As a large centre this building is home to many different organisations. That can also be useful for some clients. It means that when visitors come into the building, their reason for visiting is cloaked in anonymity.  As far as any informal observer is concerned, the purpose could be to talk to any of the organisations located here – and that can include recruitment consultants, IT specialists or marketing organisations rather than a therapist.  For some that sense of confidentiality is important.  Perhaps that highlights the ambiguity which a number of clients can feel about visiting a therapist or counsellor.

Some people will be quite up front about the need to do some work with a counsellor on a challenging personal issue.  Others may be more hesitant and feel a sense of apprehension or awkwardness about deciding to see a therapist.

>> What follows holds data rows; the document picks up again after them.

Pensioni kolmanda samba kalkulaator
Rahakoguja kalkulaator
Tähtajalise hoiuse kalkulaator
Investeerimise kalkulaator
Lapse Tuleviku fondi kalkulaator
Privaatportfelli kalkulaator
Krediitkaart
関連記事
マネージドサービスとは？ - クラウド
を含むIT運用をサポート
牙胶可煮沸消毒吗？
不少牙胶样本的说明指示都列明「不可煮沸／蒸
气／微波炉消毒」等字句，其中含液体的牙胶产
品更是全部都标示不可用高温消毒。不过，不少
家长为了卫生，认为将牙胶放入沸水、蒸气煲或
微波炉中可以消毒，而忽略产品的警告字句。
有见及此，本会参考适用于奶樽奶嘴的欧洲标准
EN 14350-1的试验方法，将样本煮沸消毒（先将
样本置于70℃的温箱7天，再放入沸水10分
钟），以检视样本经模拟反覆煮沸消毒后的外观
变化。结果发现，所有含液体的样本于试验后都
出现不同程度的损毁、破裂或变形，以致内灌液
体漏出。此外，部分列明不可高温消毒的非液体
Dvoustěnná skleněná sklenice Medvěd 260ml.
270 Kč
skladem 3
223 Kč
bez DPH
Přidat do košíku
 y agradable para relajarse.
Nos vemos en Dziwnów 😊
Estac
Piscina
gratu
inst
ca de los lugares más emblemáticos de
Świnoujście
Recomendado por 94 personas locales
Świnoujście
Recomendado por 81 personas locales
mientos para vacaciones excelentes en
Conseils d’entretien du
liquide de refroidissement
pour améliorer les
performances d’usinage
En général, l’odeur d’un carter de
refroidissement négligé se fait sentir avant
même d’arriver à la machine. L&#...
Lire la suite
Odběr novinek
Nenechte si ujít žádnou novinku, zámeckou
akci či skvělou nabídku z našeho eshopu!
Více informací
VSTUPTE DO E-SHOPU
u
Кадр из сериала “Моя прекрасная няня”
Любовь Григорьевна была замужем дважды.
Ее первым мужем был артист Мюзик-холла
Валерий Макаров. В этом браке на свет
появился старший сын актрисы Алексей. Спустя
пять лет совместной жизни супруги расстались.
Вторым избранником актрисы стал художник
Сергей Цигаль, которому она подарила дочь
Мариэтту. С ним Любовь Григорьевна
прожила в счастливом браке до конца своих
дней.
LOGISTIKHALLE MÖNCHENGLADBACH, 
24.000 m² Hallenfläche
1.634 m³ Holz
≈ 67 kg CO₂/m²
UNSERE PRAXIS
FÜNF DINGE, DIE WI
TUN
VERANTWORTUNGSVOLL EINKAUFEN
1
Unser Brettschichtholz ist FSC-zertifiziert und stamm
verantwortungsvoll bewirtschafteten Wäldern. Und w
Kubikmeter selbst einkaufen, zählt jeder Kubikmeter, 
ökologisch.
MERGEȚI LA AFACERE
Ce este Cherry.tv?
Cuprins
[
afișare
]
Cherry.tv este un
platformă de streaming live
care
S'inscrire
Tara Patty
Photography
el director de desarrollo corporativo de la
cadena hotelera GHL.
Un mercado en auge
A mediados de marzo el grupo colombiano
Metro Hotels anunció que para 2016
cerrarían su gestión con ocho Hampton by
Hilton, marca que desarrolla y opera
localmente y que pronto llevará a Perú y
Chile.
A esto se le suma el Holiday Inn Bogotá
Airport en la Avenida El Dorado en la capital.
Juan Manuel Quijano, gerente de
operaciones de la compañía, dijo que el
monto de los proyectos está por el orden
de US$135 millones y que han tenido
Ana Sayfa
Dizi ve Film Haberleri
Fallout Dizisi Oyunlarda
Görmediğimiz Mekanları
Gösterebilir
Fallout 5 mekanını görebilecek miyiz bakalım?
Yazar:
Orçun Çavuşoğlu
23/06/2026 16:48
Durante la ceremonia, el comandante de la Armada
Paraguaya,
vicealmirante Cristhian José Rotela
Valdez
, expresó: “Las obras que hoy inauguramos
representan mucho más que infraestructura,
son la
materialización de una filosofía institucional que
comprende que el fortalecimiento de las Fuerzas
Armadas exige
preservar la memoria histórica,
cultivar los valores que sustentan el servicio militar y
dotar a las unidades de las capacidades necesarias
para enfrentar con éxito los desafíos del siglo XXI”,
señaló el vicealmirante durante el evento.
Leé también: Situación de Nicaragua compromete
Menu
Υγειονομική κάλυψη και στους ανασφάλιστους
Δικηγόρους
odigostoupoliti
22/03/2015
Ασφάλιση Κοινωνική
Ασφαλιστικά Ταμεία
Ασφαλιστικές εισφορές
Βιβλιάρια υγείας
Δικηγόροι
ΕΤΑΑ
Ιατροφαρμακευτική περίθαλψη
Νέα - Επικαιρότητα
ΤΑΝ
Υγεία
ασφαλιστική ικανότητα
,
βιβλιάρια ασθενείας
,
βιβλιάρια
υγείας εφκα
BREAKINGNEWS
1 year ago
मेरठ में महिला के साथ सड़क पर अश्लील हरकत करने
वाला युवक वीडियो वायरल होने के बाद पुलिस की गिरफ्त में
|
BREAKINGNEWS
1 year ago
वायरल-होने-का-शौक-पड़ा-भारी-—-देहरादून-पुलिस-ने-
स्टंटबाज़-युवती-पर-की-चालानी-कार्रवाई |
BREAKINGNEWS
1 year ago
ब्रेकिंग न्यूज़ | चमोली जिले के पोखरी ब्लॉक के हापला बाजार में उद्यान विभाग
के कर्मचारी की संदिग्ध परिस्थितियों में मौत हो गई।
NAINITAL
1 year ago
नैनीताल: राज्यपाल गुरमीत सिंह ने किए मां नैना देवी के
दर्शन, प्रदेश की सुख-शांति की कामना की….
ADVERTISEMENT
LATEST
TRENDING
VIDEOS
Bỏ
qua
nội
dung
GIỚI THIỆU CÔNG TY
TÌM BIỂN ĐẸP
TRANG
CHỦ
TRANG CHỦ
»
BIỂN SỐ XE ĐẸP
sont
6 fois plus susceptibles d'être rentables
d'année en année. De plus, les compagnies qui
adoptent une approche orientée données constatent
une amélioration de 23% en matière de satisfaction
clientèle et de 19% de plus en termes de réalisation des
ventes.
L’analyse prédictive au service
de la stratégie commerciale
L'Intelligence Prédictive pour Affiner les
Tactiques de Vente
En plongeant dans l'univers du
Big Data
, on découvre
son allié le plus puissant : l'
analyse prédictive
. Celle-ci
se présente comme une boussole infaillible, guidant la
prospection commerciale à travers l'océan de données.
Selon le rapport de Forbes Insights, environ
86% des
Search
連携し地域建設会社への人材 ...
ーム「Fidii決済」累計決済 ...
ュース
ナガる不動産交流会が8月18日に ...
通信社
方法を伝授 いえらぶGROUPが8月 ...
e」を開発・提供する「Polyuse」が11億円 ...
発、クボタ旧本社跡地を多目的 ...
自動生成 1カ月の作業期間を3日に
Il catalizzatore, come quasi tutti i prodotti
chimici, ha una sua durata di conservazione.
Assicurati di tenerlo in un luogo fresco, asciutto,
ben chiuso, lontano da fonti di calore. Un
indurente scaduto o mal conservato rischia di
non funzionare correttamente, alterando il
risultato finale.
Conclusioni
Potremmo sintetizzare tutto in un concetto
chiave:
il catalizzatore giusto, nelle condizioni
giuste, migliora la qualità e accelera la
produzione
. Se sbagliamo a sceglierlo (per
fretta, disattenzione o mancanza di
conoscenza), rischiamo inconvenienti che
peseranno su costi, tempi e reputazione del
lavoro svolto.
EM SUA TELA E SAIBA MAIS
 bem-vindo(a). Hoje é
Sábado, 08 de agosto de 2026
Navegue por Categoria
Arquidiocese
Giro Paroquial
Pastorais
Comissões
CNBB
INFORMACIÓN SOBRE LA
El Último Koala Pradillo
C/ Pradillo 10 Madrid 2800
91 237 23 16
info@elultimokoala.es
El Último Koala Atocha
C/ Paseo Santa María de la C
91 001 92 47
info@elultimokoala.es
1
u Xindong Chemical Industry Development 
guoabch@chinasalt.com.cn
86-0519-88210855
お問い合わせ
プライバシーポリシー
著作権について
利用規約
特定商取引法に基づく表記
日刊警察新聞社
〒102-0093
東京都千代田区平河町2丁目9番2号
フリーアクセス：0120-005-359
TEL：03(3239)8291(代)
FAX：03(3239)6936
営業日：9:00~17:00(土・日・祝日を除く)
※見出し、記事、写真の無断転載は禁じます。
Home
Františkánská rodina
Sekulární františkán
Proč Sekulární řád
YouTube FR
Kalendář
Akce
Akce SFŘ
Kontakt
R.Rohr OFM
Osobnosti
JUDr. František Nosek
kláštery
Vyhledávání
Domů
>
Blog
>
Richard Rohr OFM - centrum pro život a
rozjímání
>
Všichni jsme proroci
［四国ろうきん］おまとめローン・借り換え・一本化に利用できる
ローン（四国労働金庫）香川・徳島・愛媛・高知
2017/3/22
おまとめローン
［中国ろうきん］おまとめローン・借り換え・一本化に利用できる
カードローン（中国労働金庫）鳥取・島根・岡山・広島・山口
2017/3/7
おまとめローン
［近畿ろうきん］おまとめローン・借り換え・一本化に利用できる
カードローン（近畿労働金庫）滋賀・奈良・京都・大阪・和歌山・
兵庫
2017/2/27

There are very different ways of processing this decision and I can understand the thinking of those who are hesitant about the process and do not want others to know what support is being sought.

It may be that the way in which we think about approaching therapy impacts on our willingness to enter into the counselling room.  One approach which some have found helpful is to think about counselling support in the same way we consider the use of the personal trainer. 

Many people will now seek support within a fitness centre for a personal trainer.  The decision to seek one to one support in the gym does not necessarily mean that an individual is grossly unfit or in poor overall shape.  It may be that she or he just wishes to tone up one part of their physical being to meet a forthcoming challenge, perhaps something like a charity run.

We can also decide to think of coming to counselling in a similar way.  Clients will walk into the counselling room for many different reasons. Sometimes it may just be to find some help to deal with one particular aspect of their emotional lives which is causing concern, perhaps a particular fear or phobia.  Therapies particularly CBT or Solution Focussed work can be particularly effective in focussing on one specific area of need which may be out of line with a life where there is much else to celebrate. 

Of course counselling can also deal with much wider and deeper personal issues where there is much distress or fear and that work may go on for some time.  This mirrors the same way that the personal trainer can also work for many sessions with those who accept that they are perhaps unfit and in need of ongoing support. 

We do not think critically of those who look for support in the gym from a personal trainer. In fact we often applaud the intention.  Perhaps the same should also be true for those who go for an emotional or cognitive workout in the counselling room. 

Our emotional health is as important as our physical health. As with the trainer in the gym, professional counselling can provide the one to one support which can help us to both rebuild and sustain good emotional health.  For some, to change their approach to counselling and to think in terms of that idea of the personal trainer may encourage a first contact with a counsellor – particularly if there are those pleasant surroundings and the rolling Hampshire countryside!